Hertha-Trainer Dardai: „Falscher Ehrgeiz führt in die falsche Richtung“
Berlin (dpa) - Hertha-Coach Pal Dardai tankt derzeit in seiner ungarischen Heimat neue Energie für die Rückrunde. Im Interview der Deutschen Presse-Agentur spricht der 40-Jährige über falscher Ehrgeiz, den Rat von Sportpsychologen und den Glücksfaktor.
Sie sind über den Jahreswechsel in Ungarn. Können Sie in ihrer Heimat am besten abschalten?
PalDardai: Ja. Bei meiner Oma, das kostet keine Kraft. Da kannst du dich ausruhen. Da gibt’s nur Familienstress. Aber der ist nur positiv.
Wie sieht der Familienstress aus beispielsweise am Silvesterabend?
Dardai: Da treffen wir uns immer mit guten Freunden. Da wird gegessen, da gibt’s Live-Musik, da wird viel getanzt. Da muss ich auch immer ran, das ist für mich Arbeit.

> Anforderung a:
Gib aus den Datenzeilen die Zeilen unverändert aus, beginnend mit der Zeile, die „### 2. Installer les dépendances“ enthält, bis einschließlich der Zeile, die „- New Secret“ enthält.

Einträge aus einer Datenquelle
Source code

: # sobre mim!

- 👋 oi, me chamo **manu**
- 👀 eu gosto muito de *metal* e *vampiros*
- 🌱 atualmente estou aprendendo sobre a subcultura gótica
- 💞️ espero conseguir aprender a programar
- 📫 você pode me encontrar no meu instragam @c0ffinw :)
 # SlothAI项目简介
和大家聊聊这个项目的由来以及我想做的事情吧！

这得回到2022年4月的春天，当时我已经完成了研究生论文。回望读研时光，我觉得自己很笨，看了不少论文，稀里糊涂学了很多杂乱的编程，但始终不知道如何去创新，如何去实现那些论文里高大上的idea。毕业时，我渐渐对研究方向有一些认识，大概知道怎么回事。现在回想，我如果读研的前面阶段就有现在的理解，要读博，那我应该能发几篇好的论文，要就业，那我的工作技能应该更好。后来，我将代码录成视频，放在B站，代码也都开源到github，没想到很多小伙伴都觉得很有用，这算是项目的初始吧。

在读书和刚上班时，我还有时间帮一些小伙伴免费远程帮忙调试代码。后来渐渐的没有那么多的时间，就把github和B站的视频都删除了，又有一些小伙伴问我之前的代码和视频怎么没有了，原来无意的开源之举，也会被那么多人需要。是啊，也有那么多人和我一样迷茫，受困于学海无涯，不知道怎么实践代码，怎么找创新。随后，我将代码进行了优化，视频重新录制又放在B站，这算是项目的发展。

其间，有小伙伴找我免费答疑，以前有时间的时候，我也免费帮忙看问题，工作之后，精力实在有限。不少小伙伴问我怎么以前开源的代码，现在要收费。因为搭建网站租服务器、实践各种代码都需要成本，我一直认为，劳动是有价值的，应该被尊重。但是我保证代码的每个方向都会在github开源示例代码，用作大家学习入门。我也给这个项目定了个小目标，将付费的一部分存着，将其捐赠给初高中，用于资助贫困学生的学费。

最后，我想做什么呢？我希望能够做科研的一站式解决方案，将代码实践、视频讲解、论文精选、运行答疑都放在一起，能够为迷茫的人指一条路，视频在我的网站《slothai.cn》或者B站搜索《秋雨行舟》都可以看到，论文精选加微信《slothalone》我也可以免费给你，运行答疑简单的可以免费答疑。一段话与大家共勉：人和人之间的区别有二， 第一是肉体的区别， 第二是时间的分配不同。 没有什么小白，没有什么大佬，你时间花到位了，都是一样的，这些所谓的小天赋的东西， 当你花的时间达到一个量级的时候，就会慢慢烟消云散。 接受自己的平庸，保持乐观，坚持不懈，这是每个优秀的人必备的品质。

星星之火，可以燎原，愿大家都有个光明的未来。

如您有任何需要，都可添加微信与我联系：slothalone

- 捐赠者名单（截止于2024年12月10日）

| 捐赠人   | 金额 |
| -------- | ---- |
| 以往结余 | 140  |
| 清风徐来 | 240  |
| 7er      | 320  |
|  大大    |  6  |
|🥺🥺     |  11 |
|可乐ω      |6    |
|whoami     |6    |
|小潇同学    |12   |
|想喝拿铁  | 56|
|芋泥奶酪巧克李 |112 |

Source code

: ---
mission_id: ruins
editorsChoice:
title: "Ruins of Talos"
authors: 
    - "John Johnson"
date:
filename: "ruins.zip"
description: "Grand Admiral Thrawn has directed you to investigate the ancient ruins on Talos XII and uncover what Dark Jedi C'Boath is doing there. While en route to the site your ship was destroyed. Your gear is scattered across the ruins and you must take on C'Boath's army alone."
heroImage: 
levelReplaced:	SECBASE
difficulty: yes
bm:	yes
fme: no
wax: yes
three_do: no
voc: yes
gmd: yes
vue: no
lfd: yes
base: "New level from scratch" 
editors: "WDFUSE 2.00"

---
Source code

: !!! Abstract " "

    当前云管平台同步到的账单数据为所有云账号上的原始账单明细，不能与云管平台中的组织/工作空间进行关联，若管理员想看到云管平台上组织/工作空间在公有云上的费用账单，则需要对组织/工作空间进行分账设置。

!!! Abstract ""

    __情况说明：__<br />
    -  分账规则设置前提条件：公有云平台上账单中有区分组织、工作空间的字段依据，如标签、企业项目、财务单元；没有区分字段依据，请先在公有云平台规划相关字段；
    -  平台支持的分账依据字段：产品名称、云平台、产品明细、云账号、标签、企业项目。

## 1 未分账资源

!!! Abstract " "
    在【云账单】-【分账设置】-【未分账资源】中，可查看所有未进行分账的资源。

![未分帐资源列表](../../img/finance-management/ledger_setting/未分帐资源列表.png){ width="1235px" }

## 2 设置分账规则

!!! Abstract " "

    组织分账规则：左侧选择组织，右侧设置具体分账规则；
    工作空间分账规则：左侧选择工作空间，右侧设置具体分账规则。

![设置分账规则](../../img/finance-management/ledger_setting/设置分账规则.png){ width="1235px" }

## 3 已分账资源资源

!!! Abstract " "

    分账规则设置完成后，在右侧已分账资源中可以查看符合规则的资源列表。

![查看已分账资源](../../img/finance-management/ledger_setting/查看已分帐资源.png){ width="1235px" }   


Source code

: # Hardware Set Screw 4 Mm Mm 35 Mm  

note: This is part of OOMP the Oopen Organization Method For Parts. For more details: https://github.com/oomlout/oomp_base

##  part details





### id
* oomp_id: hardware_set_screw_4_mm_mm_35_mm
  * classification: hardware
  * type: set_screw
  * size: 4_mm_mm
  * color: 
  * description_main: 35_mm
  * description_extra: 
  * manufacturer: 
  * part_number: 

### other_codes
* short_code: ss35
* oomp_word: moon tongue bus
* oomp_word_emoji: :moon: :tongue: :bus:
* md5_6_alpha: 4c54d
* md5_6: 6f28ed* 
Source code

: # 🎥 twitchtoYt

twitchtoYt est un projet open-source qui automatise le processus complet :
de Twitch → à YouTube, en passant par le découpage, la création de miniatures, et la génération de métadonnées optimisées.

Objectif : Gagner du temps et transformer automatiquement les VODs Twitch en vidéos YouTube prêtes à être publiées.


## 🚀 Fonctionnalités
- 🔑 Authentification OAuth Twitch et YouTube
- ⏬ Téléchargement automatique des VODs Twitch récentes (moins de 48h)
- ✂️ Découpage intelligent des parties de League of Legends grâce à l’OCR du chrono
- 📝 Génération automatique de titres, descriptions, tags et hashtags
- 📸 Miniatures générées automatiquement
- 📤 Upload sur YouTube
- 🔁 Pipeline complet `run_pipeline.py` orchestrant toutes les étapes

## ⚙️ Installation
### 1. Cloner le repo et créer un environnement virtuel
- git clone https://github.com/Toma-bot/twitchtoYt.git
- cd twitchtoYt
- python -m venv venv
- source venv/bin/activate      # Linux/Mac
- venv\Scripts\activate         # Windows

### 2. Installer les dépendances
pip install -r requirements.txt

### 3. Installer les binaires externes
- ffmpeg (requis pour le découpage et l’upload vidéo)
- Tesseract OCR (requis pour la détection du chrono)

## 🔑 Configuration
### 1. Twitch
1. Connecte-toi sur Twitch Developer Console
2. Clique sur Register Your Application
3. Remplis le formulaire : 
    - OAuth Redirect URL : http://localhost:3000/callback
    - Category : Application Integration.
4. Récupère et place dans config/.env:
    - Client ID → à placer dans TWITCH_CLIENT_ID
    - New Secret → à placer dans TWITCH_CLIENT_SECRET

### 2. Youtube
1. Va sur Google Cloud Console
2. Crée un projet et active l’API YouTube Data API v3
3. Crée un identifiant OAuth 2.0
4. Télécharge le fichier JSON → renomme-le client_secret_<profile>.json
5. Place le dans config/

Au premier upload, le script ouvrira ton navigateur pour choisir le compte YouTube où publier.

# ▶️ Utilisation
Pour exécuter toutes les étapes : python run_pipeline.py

> Anforderung b:
Übersetze den Satz „Da wird gegessen, da gibt’s Live-Musik, da wird viel getanzt.“ aus dem Interview mit Pal Dardai ins Englische.

> Antwort a:
### 2. Installer les dépendances
pip install -r requirements.txt

### 3. Installer les binaires externes
- ffmpeg (requis pour le découpage et l’upload vidéo)
- Tesseract OCR (requis pour la détection du chrono)

## 🔑 Configuration
### 1. Twitch
1. Connecte-toi sur Twitch Developer Console
2. Clique sur Register Your Application
3. Remplis le formulaire : 
    - OAuth Redirect URL : http://localhost:3000/callback
    - Category : Application Integration.
4. Récupère et place dans config/.env:
    - Client ID → à placer dans TWITCH_CLIENT_ID
    - New Secret → à placer dans TWITCH_CLIENT_SECRET

> Antwort b:
People eat, there is live music, and there is a lot of dancing.